Tag der Handarbeit Endergebnis

„Jeder macht, was er kann“: Mehr als 10000 DIY-Geschenke für Kinder

Die Handarbeits-Szene ist nicht nur kreativ, sondern auch ausgesprochen hilfsbereit: Mehr als 10000 selbstgemachte Geschenke wurden in den vergangenen Wochen für die Aktion „Jeder macht, was er kann“ gespendet. Die Initiative Handarbeit bedankt sich bei allen, die die Aktion unterstützt haben.

Im Rahmen der gemeinsamen Aktion von Initiative Handarbeit und dem Bundesverband Deutsche Tafeln wurden unter anderem Mützen gestrickt, T-Shirts genäht und Kuscheltiere gehäkelt.
Die kreativen Spenden konnten bis zum 31. August bundesweit bei rund 200 Fachhändlern abgegeben werden, die die Aktion unterstützt haben oder zentral an die Initiative Handarbeit geschickt werden. Die Initiative Handarbeit hat Teile, die ihr per Post von Endverbrauchern zugesandt wurden heute an die Karlsruher Tafel übergeben. Die Karlsruher Tafel kümmert sich seit 1996 um Bedürftige, in der Nördlichen Uferstraße 8 werden über 1000 Kunden pro Woche von der Tafel versorgt. Die Vorsitzende der Karlsruher Tafel, Ursula Höhn, (links im Bild) übernimmt von der Initiative Handarbeit, Angela Probst-Bajak (rechts), genähte oder gestrickte Kuscheltiere, wärmende Mützen, Schals, handgestrickte Decken oder warme Pullover, die mit viel Liebe von Handarbeitsbegeisterten nach dem Motto: „jeder macht was er kann“ gefertigt wurden. Die Teile werden im Laufe der nächsten Wochen und Monate gezielt an Bedürftige Familien bei der Ausgabestelle übergeben.

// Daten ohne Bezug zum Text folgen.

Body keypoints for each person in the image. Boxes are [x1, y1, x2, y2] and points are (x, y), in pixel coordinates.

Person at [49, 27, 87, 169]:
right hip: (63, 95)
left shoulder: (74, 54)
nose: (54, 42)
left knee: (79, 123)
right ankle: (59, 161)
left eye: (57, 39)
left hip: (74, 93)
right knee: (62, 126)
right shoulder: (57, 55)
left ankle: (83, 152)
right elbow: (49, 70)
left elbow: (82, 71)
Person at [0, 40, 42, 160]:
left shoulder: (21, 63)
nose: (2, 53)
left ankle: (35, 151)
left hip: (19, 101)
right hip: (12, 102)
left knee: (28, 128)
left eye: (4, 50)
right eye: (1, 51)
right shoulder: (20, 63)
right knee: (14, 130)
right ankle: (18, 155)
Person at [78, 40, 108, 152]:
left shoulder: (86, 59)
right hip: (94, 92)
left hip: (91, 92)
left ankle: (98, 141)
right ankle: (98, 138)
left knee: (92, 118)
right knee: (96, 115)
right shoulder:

Insgesamt schätzt die Initiative Handarbeit, dass mehr als 10000 Teile im Rahmen der Aktion zusammengekommen sind. Überall in Deutschland werden in den kommenden Wochen die selbstgefertigten Geschenke dem Bedarf entsprechend an die Tafeln durch die beteiligten Handarbeitsfachgeschäfte übergeben. Anschließend kümmern sich die regionalen Tafeln darum, die Spenden an Familien zu verteilen, in denen neue Spielsachen oder modische Accessoires alles andere als eine Selbstverständlichkeit sind.
In einer reichen Gesellschaft wenig Geld zu haben beschämt viele Betroffene. Unter dieser Erfahrung leiden besonders die Kinder – meist ein Leben lang. Denn in wirtschaftlich schwierigen Verhältnissen aufzuwachsen, bedeutet automatisch schlechtere Startchancen. Mit der Aktion „Jeder macht, was er kann“ möchten die Initiative Handarbeit und der Bundesverband Deutsche Tafeln ein Zeichen gegen Ausgrenzung und für mehr Miteinander setzen. Denn gemeinsam lässt sich viel erreichen!

Die Vorsitzende der Karlsruher Tafel, Ursula Höhn, (links im Bild) übernimmt von der Initiative Handarbeit, Angela Probst-Bajak (rechts) die vielen schönen Unikate, die im Rahmen des Tags der Handarbeit unter dem Motto „Jeder macht was er kann“ für die Tafeln entstanden sind. Die handgefertigten Spiel- und Anziehsachen werden von der Tafel an Bedürftige übergeben.